Grief School: Life-Threatening Illness Diagnosis
About the event
This Grief School panel discussion brings research experts together with people experiencing grief following a life-threatening illness diagnosis, to talk about this very unique form of grief.
The discussion is facilitated by Philippa Bayley, Chair of the Bristol-based charity The Harbour. The Harbour provides a counselling service to adults facing their own death or that of a loved one due to a serious illness.
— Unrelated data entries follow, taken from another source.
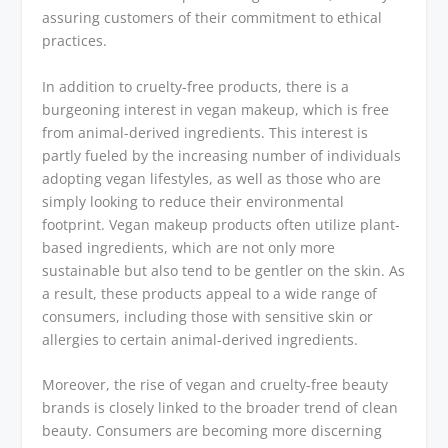
assuring customers of their commitment to ethical
practices.
In addition to cruelty-free products, there is a
burgeoning interest in vegan makeup, which is free
from animal-derived ingredients. This interest is
partly fueled by the increasing number of individuals
adopting vegan lifestyles, as well as those who are
simply looking to reduce their environmental
footprint. Vegan makeup products often utilize plant-
based ingredients, which are not only more
sustainable but also tend to be gentler on the skin. As
a result, these products appeal to a wide range of
consumers, including those with sensitive skin or
allergies to certain animal-derived ingredients.
Moreover, the rise of vegan and cruelty-free beauty
brands is closely linked to the broader trend of clean
beauty. Consumers are becoming more discerning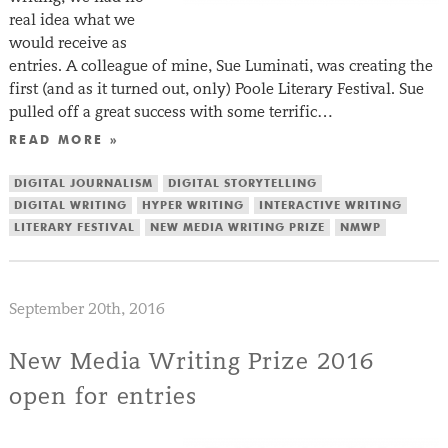
real idea what we
would receive as
entries. A colleague of mine, Sue Luminati, was creating the
first (and as it turned out, only) Poole Literary Festival. Sue
pulled off a great success with some terrific…
READ MORE »
DIGITAL JOURNALISM
DIGITAL STORYTELLING
DIGITAL WRITING
HYPER WRITING
INTERACTIVE WRITING
LITERARY FESTIVAL
NEW MEDIA WRITING PRIZE
NMWP
September 20th, 2016
New Media Writing Prize 2016
open for entries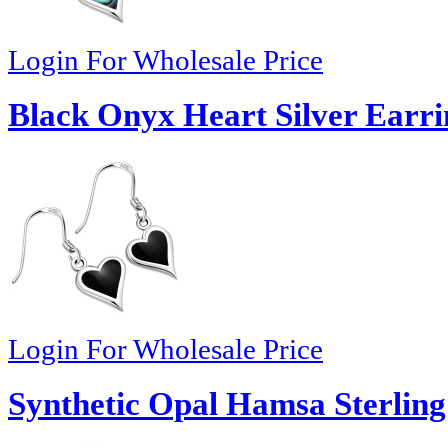
Login For Wholesale Price
Black Onyx Heart Silver Earri
Login For Wholesale Price
Synthetic Opal Hamsa Sterling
Philippa is a neuroscientist, research manager and artist who became interested in how we talk about death when her mother suffered from and then died of Motor Neurone Disease.
We welcome panellists Dr Linda Machin, Jane Murray, Ninon ven der Kroft and Helena Davies.
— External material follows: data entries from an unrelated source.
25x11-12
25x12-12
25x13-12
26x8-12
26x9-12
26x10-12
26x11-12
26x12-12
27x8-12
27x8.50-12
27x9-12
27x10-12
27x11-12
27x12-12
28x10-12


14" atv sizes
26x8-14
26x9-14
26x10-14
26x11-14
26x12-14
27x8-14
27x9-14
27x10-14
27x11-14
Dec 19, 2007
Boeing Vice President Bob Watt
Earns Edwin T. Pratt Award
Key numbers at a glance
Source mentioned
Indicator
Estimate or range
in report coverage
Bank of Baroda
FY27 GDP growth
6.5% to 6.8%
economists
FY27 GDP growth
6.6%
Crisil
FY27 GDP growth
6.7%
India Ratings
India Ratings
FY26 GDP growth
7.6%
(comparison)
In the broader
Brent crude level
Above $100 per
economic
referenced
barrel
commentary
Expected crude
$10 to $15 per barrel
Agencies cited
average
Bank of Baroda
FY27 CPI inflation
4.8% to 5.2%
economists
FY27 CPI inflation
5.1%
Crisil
Jane is an Adult Bereavement Support Lead with Marie Curie. She’s also a Registered Nurse and a qualified counsellor, who sits on the executive of ABSCo (Association of Bereavement Coordinators in Hospice and Palliative Care).
Ninon is a trained social worker, an End of Life Doula and a death educationist who’d like to highlight issues faced by marginalised groups. She has worked as a doula in the community, breathing life into conversations about death and empowering people to navigate their dying in a meaningful way. Ninon works as a trainer for Living Well Dying Well, which enables people from all walks of life to become companions to the dying in their own communities.
Prior to her early retirement due to ill health in 2007, Dr Helena Davies was a consultant paediatrician in Sheffield with a particular interest in medical education and the long-term effects of treatment for survivors of childhood cancer. Helena has complex chronic health problems which are the cause of considerable disability including chronic pain and fatigue. Helena had treatment for breast cancer in 2009 and 2010 and brings her personal take on how it feels to be diagnosed with a serious health condition.
Dr Linda Machin is a trained medical social worker and Honorary Researcher at the International Observatory on End of Life Care at Lancaster University. Linda has conducted pioneering bereavement work including developing the ‘Range of Response to Loss Model’, one of several concepts presented in her book, Working with Loss and Grief.